We have heard the quotation about the safeguarding, well-being and physical needs of children from the Royal College of Paediatrics and Child Health, but I was also struck by what a designated doctor for child safeguarding said in a briefing which many of us have been sent by the National Network of Designated Healthcare Professionals for Safeguarding Children. Dr Helen Daley says:

“The considered expert position of the NNDHP is that all children (i.e. those under 18) and looked after individuals under the age of 25, should be seen face-to-face when applying to take both sets of abortion pills at home so as to prevent coercion, child sexual exploitation and abuse, and so that clinical assessments can be made to check the risk of an inadvertent mid- or late-trimester abortion.”


I note what the noble Baroness, Lady Barker, said about specific individual cases. I do not know about the individual cases, other than that one was cited, and one is enough. It struck me, as a parent and someone who has worked with children with special needs, some of whom had significant emotional problems, to think how it would be if, in a home abortion, someone was to abort a late-trimester baby and the children in that household saw what happened. I think that would remain with them for the rest of their lives and it could have a deeply distressing and traumatic effect on them. That is why we should listen to Dr Helen Daley when she says

“We have very real concerns about the harm”


that this amendment to the Bill

“(which would allow girls to take abortion pills at home without a prior face-to-face consultation for any early abortion) will do to children.”

There is one other point, which was not referred to in our early debates. There is evidence about the physical effects on women. For me, this is not a choice between the unborn child and the woman—both lives matter. One in 17 women, or 20 a day, who had taken at least one abortion pill at home in 2020 needed hospital treatment for side-effects. This evidence was provided through a freedom of information request by the previous global director of clinics development at Marie Stopes International. There are significant risks.
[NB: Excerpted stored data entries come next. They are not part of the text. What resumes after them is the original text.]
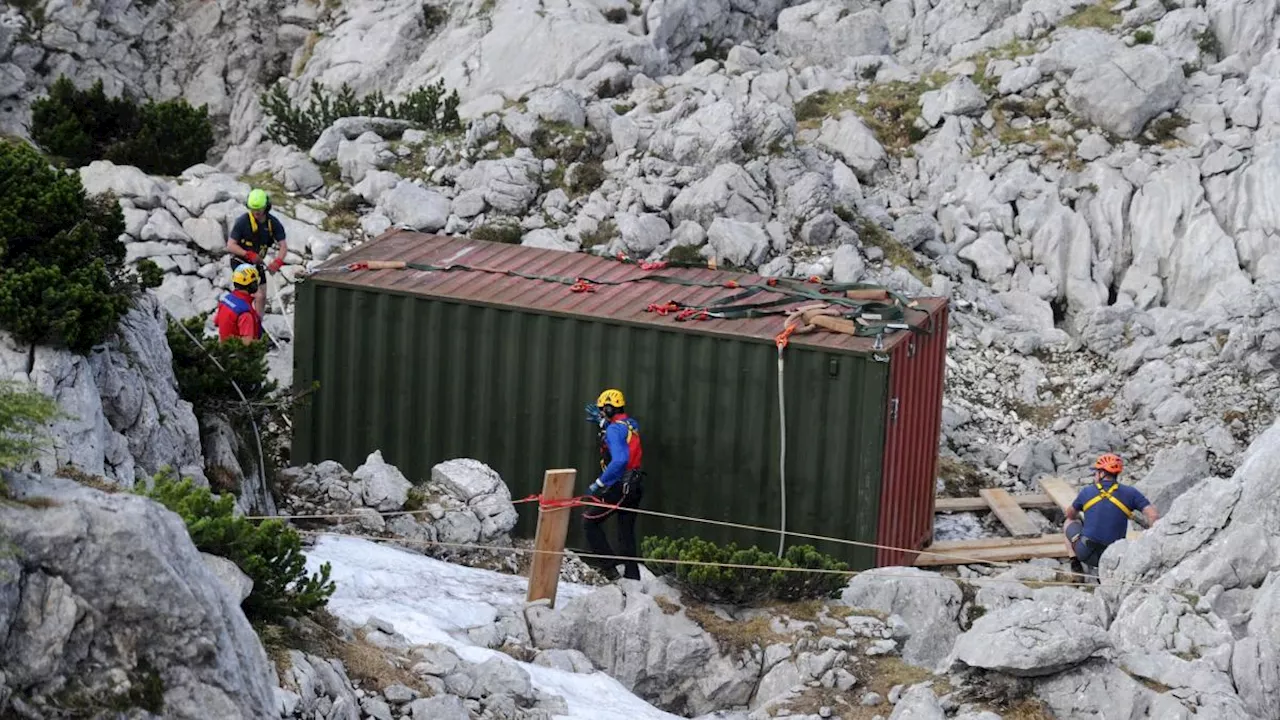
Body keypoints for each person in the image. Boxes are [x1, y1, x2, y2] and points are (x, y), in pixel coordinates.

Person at [582, 388, 645, 581]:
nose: (600, 412)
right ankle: (632, 577)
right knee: (625, 531)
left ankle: (610, 571)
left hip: (621, 486)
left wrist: (600, 482)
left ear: (610, 409)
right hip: (635, 485)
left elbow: (619, 460)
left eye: (603, 409)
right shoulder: (630, 424)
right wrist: (604, 423)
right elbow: (623, 432)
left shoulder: (613, 429)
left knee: (590, 522)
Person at [1063, 453, 1159, 576]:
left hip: (1086, 553)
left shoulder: (1087, 492)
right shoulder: (1131, 493)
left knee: (1068, 522)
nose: (1095, 475)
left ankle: (1075, 562)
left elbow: (1070, 514)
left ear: (1102, 474)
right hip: (1114, 557)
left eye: (1096, 472)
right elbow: (1153, 515)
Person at [226, 188, 288, 316]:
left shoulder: (273, 223)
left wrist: (278, 262)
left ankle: (258, 322)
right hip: (240, 261)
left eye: (259, 209)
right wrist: (247, 254)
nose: (256, 212)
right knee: (251, 293)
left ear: (266, 207)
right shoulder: (243, 222)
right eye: (253, 209)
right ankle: (244, 318)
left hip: (257, 262)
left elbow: (283, 246)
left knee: (262, 296)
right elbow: (231, 245)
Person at [214, 263, 264, 344]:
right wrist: (262, 343)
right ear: (252, 285)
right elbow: (247, 343)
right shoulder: (245, 314)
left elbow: (216, 322)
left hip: (224, 349)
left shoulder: (226, 299)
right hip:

I plead with your Lordships: when we make laws on issues such as this, let us always be respectful of each other’s opinions, attitudes, beliefs and principles, and listen to each other carefully, which we are doing in this House tonight; bluntly, I think we are a very good example to others about how this debate should be conducted. When the noble Baroness, Lady Verma, talks about the risks of, for instance, sex-selection abortions, we must take that seriously, because there have been examples of it and we know to what it can lead; we have seen that in other jurisdictions and countries. When the noble Baroness, Lady Eaton, tells us there could be risks to children over safeguarding, we must take that seriously. I promised to be brief and will now sit down.